Task item: Convert each line of source text in the records below into a two-column Markdown table, with Row holding a running number and Content holding the line. Leave out blank lines.

** Exercise materials follows **

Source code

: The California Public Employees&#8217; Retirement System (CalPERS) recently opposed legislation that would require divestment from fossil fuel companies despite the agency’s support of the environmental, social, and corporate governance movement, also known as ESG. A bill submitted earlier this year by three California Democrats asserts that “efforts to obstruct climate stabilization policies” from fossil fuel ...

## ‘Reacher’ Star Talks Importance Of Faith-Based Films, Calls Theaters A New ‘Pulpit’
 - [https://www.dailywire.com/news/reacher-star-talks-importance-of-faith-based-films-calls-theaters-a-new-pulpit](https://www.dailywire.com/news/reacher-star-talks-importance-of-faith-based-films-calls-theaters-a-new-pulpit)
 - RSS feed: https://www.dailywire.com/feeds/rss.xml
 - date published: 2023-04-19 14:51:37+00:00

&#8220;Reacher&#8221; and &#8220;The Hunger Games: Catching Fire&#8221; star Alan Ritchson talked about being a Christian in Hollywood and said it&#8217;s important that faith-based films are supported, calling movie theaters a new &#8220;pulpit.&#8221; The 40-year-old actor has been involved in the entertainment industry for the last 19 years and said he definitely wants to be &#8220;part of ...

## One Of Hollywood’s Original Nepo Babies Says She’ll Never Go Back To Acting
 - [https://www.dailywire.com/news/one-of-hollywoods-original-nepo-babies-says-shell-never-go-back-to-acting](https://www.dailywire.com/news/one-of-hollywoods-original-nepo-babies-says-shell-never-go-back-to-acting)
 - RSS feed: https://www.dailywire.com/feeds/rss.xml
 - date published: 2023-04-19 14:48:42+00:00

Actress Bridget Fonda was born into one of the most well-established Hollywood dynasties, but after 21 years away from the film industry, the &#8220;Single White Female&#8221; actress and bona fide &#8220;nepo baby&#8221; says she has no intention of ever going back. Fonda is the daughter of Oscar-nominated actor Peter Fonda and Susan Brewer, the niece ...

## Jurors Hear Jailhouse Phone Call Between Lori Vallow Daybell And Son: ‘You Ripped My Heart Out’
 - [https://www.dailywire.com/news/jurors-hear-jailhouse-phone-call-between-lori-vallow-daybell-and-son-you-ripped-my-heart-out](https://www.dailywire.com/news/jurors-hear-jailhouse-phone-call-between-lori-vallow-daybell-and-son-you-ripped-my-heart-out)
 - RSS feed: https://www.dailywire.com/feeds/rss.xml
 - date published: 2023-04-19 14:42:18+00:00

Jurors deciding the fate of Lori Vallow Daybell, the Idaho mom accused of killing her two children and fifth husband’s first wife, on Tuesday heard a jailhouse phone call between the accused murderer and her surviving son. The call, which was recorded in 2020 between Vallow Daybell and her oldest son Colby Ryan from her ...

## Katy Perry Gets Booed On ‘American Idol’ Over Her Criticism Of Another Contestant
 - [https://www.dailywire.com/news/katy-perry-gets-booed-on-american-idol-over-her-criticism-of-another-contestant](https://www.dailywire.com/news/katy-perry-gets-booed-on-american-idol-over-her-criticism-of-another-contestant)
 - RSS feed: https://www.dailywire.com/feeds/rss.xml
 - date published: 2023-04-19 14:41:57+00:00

** End of Exercise materials **

Output of the task:
| Row | Content |
|---|---|
| 1 | Source code |
| 2 | : The California Public Employees&#8217; Retirement System (CalPERS) recently opposed legislation that would require divestment from fossil fuel companies despite the agency’s support of the environmental, social, and corporate governance movement, also known as ESG. A bill submitted earlier this year by three California Democrats asserts that “efforts to obstruct climate stabilization policies” from fossil fuel ... |
| 3 | ## ‘Reacher’ Star Talks Importance Of Faith-Based Films, Calls Theaters A New ‘Pulpit’ |
| 4 |  - [https://www.dailywire.com/news/reacher-star-talks-importance-of-faith-based-films-calls-theaters-a-new-pulpit](https://www.dailywire.com/news/reacher-star-talks-importance-of-faith-based-films-calls-theaters-a-new-pulpit) |
| 5 |  - RSS feed: https://www.dailywire.com/feeds/rss.xml |
| 6 |  - date published: 2023-04-19 14:51:37+00:00 |
| 7 | &#8220;Reacher&#8221; and &#8220;The Hunger Games: Catching Fire&#8221; star Alan Ritchson talked about being a Christian in Hollywood and said it&#8217;s important that faith-based films are supported, calling movie theaters a new &#8220;pulpit.&#8221; The 40-year-old actor has been involved in the entertainment industry for the last 19 years and said he definitely wants to be &#8220;part of ... |
| 8 | ## One Of Hollywood’s Original Nepo Babies Says She’ll Never Go Back To Acting |
| 9 |  - [https://www.dailywire.com/news/one-of-hollywoods-original-nepo-babies-says-shell-never-go-back-to-acting](https://www.dailywire.com/news/one-of-hollywoods-original-nepo-babies-says-shell-never-go-back-to-acting) |
| 10 |  - RSS feed: https://www.dailywire.com/feeds/rss.xml |
| 11 |  - date published: 2023-04-19 14:48:42+00:00 |
| 12 | Actress Bridget Fonda was born into one of the most well-established Hollywood dynasties, but after 21 years away from the film industry, the &#8220;Single White Female&#8221; actress and bona fide &#8220;nepo baby&#8221; says she has no intention of ever going back. Fonda is the daughter of Oscar-nominated actor Peter Fonda and Susan Brewer, the niece ... |
| 13 | ## Jurors Hear Jailhouse Phone Call Between Lori Vallow Daybell And Son: ‘You Ripped My Heart Out’ |
| 14 |  - [https://www.dailywire.com/news/jurors-hear-jailhouse-phone-call-between-lori-vallow-daybell-and-son-you-ripped-my-heart-out](https://www.dailywire.com/news/jurors-hear-jailhouse-phone-call-between-lori-vallow-daybell-and-son-you-ripped-my-heart-out) |
| 15 |  - RSS feed: https://www.dailywire.com/feeds/rss.xml |
| 16 |  - date published: 2023-04-19 14:42:18+00:00 |
| 17 | Jurors deciding the fate of Lori Vallow Daybell, the Idaho mom accused of killing her two children and fifth husband’s first wife, on Tuesday heard a jailhouse phone call between the accused murderer and her surviving son. The call, which was recorded in 2020 between Vallow Daybell and her oldest son Colby Ryan from her ... |
| 18 | ## Katy Perry Gets Booed On ‘American Idol’ Over Her Criticism Of Another Contestant |
| 19 |  - [https://www.dailywire.com/news/katy-perry-gets-booed-on-american-idol-over-her-criticism-of-another-contestant](https://www.dailywire.com/news/katy-perry-gets-booed-on-american-idol-over-her-criticism-of-another-contestant) |
| 20 |  - RSS feed: https://www.dailywire.com/feeds/rss.xml |
| 21 |  - date published: 2023-04-19 14:41:57+00:00 |